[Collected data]

_ _ _ _

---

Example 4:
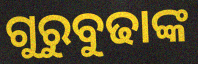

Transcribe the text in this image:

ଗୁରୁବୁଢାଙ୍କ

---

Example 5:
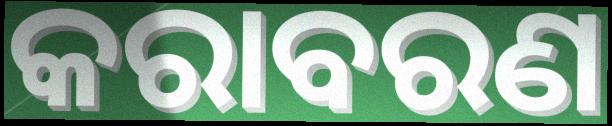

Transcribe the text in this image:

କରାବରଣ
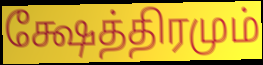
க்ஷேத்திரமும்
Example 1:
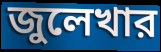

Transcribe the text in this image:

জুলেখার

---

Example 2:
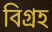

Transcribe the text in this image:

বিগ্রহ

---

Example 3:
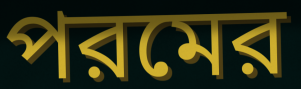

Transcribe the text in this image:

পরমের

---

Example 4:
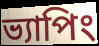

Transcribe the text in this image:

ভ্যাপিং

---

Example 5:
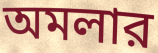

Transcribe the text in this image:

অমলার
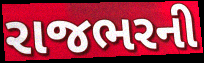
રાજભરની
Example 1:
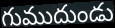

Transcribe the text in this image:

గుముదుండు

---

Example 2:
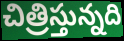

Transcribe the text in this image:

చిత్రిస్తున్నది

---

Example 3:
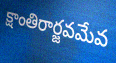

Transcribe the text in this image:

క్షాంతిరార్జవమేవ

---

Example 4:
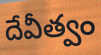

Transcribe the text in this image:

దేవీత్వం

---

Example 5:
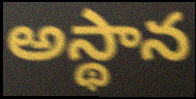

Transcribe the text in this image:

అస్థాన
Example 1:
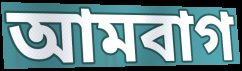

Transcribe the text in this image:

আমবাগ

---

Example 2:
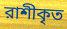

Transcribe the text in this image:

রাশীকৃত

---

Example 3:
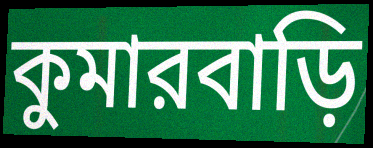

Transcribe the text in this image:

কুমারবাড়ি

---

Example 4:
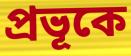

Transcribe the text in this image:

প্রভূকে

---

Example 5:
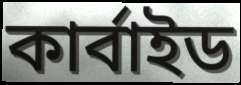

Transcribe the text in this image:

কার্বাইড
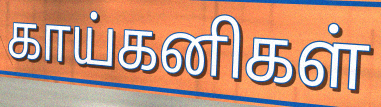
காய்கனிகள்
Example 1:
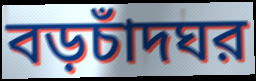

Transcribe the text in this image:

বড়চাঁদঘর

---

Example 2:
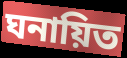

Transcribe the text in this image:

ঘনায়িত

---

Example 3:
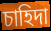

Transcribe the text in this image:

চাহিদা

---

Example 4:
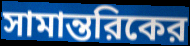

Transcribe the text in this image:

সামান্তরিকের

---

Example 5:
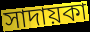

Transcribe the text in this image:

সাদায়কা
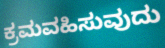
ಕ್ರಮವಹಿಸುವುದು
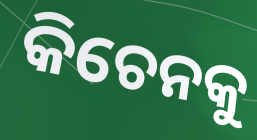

_ _ _ _

Exercise description: Exclude the pictures and give back the rest of the data above exactly as written.

Task solution:
---

Example 4:

Transcribe the text in this image:

ଗୁରୁବୁଢାଙ୍କ

---

Example 5:

Transcribe the text in this image:

କରାବରଣ
க்ஷேத்திரமும்
Example 1:

Transcribe the text in this image:

জুলেখার

---

Example 2:

Transcribe the text in this image:

বিগ্রহ

---

Example 3:

Transcribe the text in this image:

পরমের

---

Example 4:

Transcribe the text in this image:

ভ্যাপিং

---

Example 5:

Transcribe the text in this image:

অমলার
રાજભરની
Example 1:

Transcribe the text in this image:

గుముదుండు

---

Example 2:

Transcribe the text in this image:

చిత్రిస్తున్నది

---

Example 3:

Transcribe the text in this image:

క్షాంతిరార్జవమేవ

---

Example 4:

Transcribe the text in this image:

దేవీత్వం

---

Example 5:

Transcribe the text in this image:

అస్థాన
Example 1:

Transcribe the text in this image:

আমবাগ

---

Example 2:

Transcribe the text in this image:

রাশীকৃত

---

Example 3:

Transcribe the text in this image:

কুমারবাড়ি

---

Example 4:

Transcribe the text in this image:

প্রভূকে

---

Example 5:

Transcribe the text in this image:

কার্বাইড
காய்கனிகள்
Example 1:

Transcribe the text in this image:

বড়চাঁদঘর

---

Example 2:

Transcribe the text in this image:

ঘনায়িত

---

Example 3:

Transcribe the text in this image:

চাহিদা

---

Example 4:

Transcribe the text in this image:

সামান্তরিকের

---

Example 5:

Transcribe the text in this image:

সাদায়কা
ಕ್ರಮವಹಿಸುವುದು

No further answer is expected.